Good example: I want to see everything my Aunt Susan is doing in her personal life on Facebook. I do not want to see anything ever for any reason that has to do with her Zynga games.

A single trust score doesn't really encapsulate that relationship and it's very possible she would effectively breach the WoT by allowing Zynga to send me messages, notices or e-mail in exchange for her to get a shiny new Farmville tractor or something.

I stopped using Facebook because of this kind of crap. I don't have the time, energy or interest to deal with people I do know sending me crap I don't want, and more importantly Facebook's flexible definition of privacy and customer service. I had Facebook change my settings away from their desired state more than once as part of an "policy" or "feature" update.

So I guess the meta discussion is about whether you trust the holder of the trust. LOL.

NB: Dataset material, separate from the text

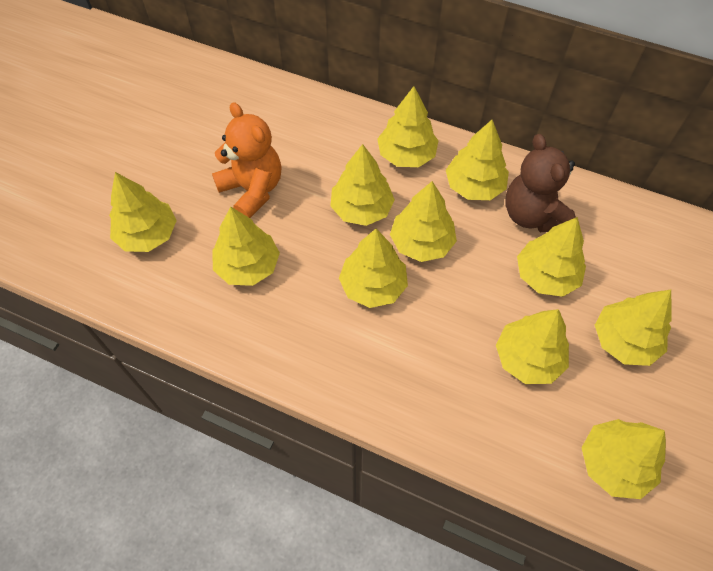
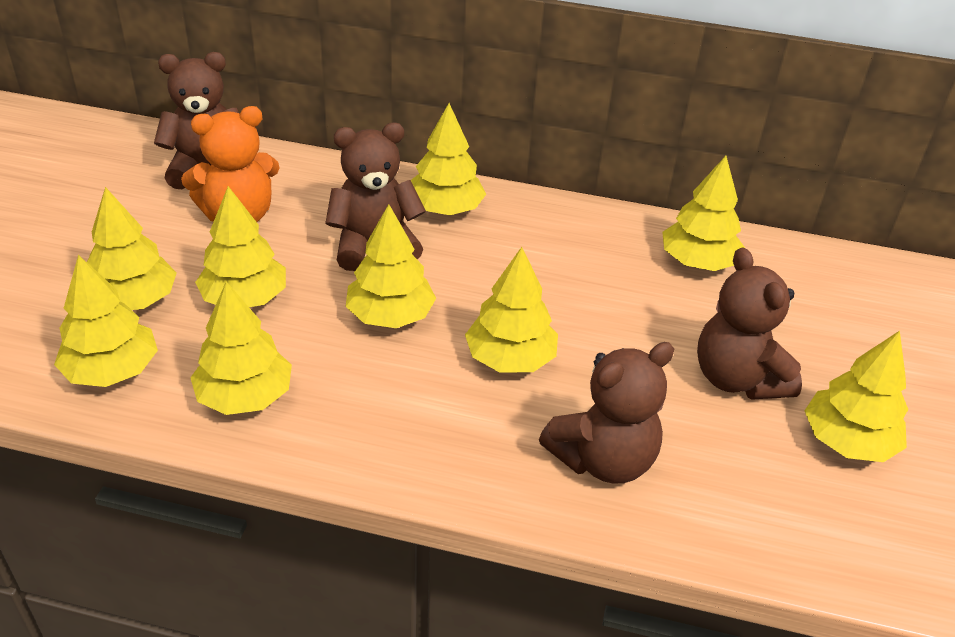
brown teddy bear: 1 -> 4
yellow tree: 11 -> 9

There are trust metrics for web-of-trust systems that are resistant to attackers who can create unlimited dummy identities that trust each other. For example:

http://www.advogato.org/trust-metric.html


It depends on how things are implemented. WoT isn't implicitly just a vote based system. If it's actually a web then there is a requirement of a trust connection (or route) between you and the content, and that's much harder to game.


That's a nice theory, but has it been demonstrated to work in any real systems? Is it known to be a workable solution at the scale of Usenet/Reddit?

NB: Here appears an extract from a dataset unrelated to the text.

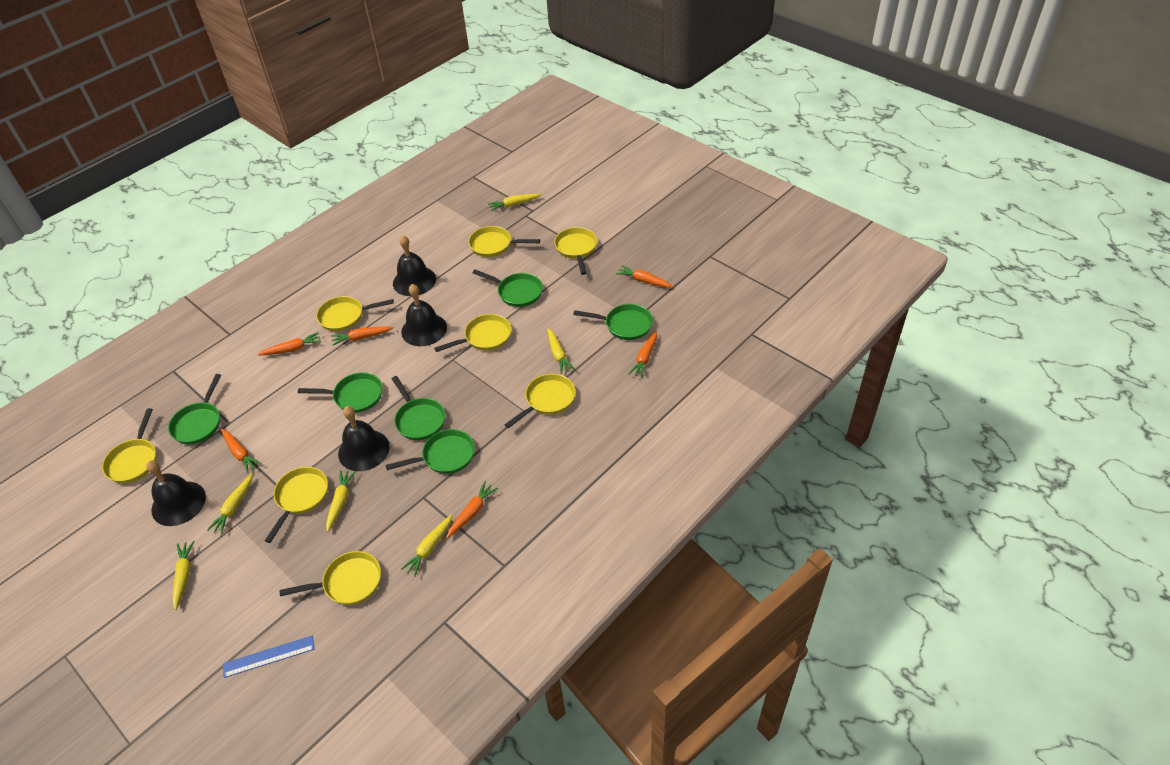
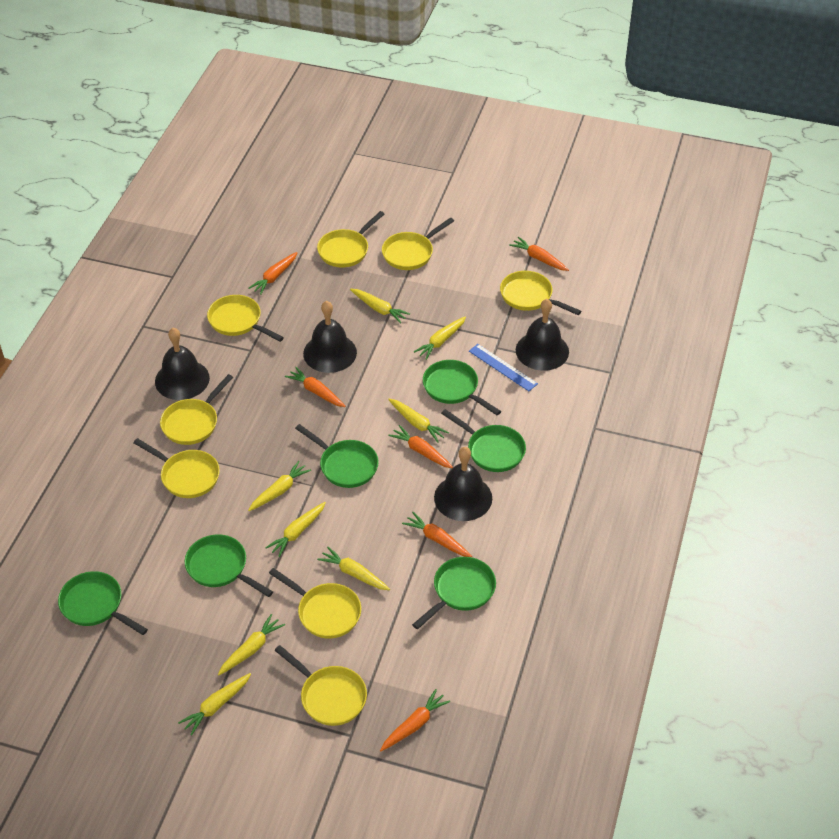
yellow carrot: 6 -> 8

That's a very high bar to set :)

No it hasn't been validated for that use case for that large a system. Some examples where it has been used: PGP uses web of trust to validate keys. Freenet boards used web of trust to succesfully stave off spam attack. They are a lot smaller than reddit of course.

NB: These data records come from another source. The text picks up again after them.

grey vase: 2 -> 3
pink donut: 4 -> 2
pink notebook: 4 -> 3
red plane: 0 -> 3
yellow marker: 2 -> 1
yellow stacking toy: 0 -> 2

It's not clear that the PGP web of trust will survive well under an attack, at least in terms of most users not being fooled.

Someone made a fake PGP for me several years ago, and many people have chosen that over my genuine key when e-mailing me, just because the fake key is newer, even though my genuine key has lots of signatures and the fake key has none at all. (It was probably Enigmail helping them make the choice rather than a clearly informed decision.)

Meanwhile, there is already a complete clone of the strong set with colliding key IDs. That is, people have spent the computing time needed to make a fake version of every single public key, with the same name and key ID and signatures as the real one, just with a different fingerprint. (There's one at https://evil32.com/, but I think at least one other group has done the same thing!)

If someone uploaded those to the keyservers, there would be a fake copy of each PGP public key with the same key ID and the same signature structure (of course signed by other fake keys rather than by other real keys). At that point you would always have a 50% chance of getting a fake key every time you tried to use PGP to contact a new person, unless you consciously manually used an out-of-band fingerprint verification mechanism to bootstrap your selection of what key to use. You would never be safe in just guessing because you "found a key out there" for someone and it "looked right" and "had a bunch of signatures"!.

I'm willing to be more charitable toward the web of trust than someone like Moxie is -- I think more users could be taught to be more cautious, and software could help automate key exchange better -- but my own experiences with having a fake key out there in my name don't make me very optimistic about the way the web of trust is being used today. It's also sad to ponder, as Moxie has, that it seems PGP isn't even being used widely enough to make it worthwhile for attackers to try to DoS the web of trust, let alone to try to trick people into using the wrong keys on a large scale. (That is, PGP hasn't even reached Gandhi's "then they fight you" stage in the mass market.) This isn't to deny that PGP has provided major communications security benefits to smaller communities and groups that have consciously adopted it and use it carefully.